CA> COPY cacert.pem server.pem server.key SRV:
DEV> git clone https://github.com/mirage/mirage-skeleton.git
DEV> cd mirage-skeleton/tutorial/hello
DEV> mirage configure -t ukvm
DEV> mirage build
DEV> mv ukvm-bin /tmp/ukvm-bin.none
DEV> cd ../device-usage/network
DEV> mirage configure -t ukvm
DEV> mirage build
DEV> mv ukvm-bin /tmp/ukvm-bin.net
DEV> cd ../../..
DEV> COPY /tmp/ukvm-bin.none /tmp/ukvm-bin.net SRV:
DEV> COPY vmm_console vmm_log vmm_stats_lwt vmmd SRV:
SRV> vmm_console -vv cons.sock &
SRV> vmm_log -vv log.out log.sock &
SRV> vmm_stats_lwt -vv stat.sock & #optional
SRV# vmmd -vv . cacert.pem server.pem server.key

Some setup for network interfaces is needed, depending on your operating system. You can also add NAT to allow your virtual machines to talk to the outside world, or add your external interface to the bridge directly, or just keep your VMs local.

# FreeBSD
SRV# ifconfig bridge create #should output bridge0
SRV# ifconfig bridge0 name ext
SRV# sysctl net.link.tap.up_on_open=1
# Linux
SRV# brctl addbr ext

Provision our first virtual machine

We will delegate some resource to a certificate and key we keep on our development machine.

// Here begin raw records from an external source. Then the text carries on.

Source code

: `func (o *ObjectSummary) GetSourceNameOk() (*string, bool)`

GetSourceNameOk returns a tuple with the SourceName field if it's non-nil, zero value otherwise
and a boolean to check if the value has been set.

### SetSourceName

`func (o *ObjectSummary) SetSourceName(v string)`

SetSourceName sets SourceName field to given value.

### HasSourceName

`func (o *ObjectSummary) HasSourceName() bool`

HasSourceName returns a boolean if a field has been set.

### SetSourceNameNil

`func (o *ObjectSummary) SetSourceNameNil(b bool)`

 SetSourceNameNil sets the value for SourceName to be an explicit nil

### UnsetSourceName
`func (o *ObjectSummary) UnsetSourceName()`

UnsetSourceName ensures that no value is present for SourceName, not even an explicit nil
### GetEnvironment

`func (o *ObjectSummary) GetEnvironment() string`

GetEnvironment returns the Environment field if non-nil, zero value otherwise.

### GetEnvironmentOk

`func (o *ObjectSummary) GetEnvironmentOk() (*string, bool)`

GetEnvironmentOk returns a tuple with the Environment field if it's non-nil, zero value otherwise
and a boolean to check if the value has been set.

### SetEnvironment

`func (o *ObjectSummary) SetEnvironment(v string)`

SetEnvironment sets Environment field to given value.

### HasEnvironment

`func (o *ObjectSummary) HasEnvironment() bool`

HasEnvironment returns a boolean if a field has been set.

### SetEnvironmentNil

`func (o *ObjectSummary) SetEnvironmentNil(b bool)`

DEV> vmm_req_delegation dev 2 1024 --cpu 1 --bridge ext/10.0.0.2/10.0.0.5/10.0.0.1/24
DEV> COPY dev.req CA:

This produced two files, dev.req and dev.key. Keep the key in a safe place!

CA> vmm_sign ca.db cacert.pem ca.key dev.req [--days 10]
CA> COPY dev.pem DEV:

Now, our DEV machine can use its delegation certificate for issuing other certificates. We'll create a certificate for interactive use, and one containing the hello unikernel.

DEV> vmm_req_permissions admin --permission all
DEV> vmm_sign dev.db dev.pem dev.key admin.req

This produced in the first step two files, admin.req and admin.key, and in the second step two more files, dev.db and admin.pem.

DEV> vmm_req_vm hello mirage-skeleton/tutorial/hello/hello.ukvm 12 1
DEV> vmm_sign dev.db dev.pem dev.key hello.req

This generates a private key hello.key and a certificate signing request named hello.req including the virtual machine image hello.ukvm, which gets 12MB memory and CPU id 1. The second command used the dev.key to sign the signing request and output a hello.pem.

The flag --force can be passed to vmm_req_vm. This means: if there already exists a running virtual machine with the same name, kill it and start the new one provided in the certificate.

To actually deploy anything, the server needs the chain (i.e. the vm certificate and the delegation certificate). Our client needs the main CA certificate to authenticate the server itself.

CA> COPY cacert.pem DEV:
DEV> cat admin.pem dev.pem > admin.bundle
DEV> cat hello.pem dev.pem > hello.bundle

And deploying (watch the output of the processes started on the server above!):

DEV> vmm_client cacert.pem hello.bundle hello.key SRV:1025
DEV> vmm_client cacert.pem admin.bundle admin.key SRV:1025 --db dev.db

Commands are at the moment info, statistics, destroy, attach, detach, and log.